Each line from the one holding "IMIM) की महाराष्ट्र" through the final line of the data below is to be given again exactly, and no other line is to appear.

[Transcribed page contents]
=== Begin Enclosure ===

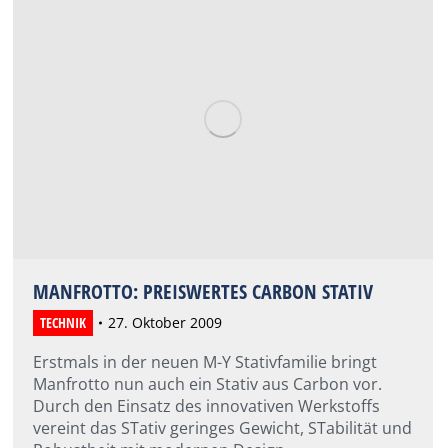
MANFROTTO: PREISWERTES CARBON STATIV
TECHNIK
27. Oktober 2009
Erstmals in der neuen M-Y Stativfamilie bringt
Manfrotto nun auch ein Stativ aus Carbon vor.
Durch den Einsatz des innovativen Werkstoffs
vereint das STativ geringes Gewicht, STabilität und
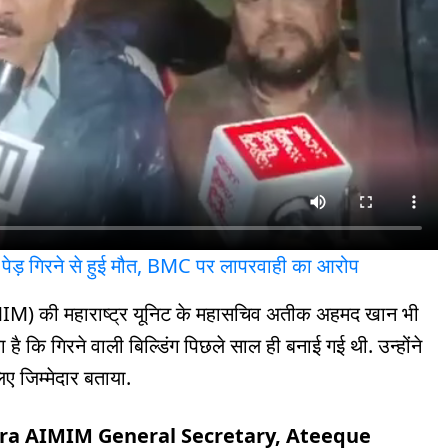
ां, पेड़ गिरने से हुई मौत, BMC पर लापरवाही का आरोप
IMIM) की महाराष्ट्र यूनिट के महासचिव अतीक अहमद खान भी
ै कि गिरने वाली बिल्डिंग पिछले साल ही बनाई गई थी. उन्होंने
ए जिम्मेदार बताया.
a AIMIM General Secretary, Ateeque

=== End Enclosure ===

■ Written response
IMIM) की महाराष्ट्र यूनिट के महासचिव अतीक अहमद खान भी
ै कि गिरने वाली बिल्डिंग पिछले साल ही बनाई गई थी. उन्होंने
ए जिम्मेदार बताया.
a AIMIM General Secretary, Ateeque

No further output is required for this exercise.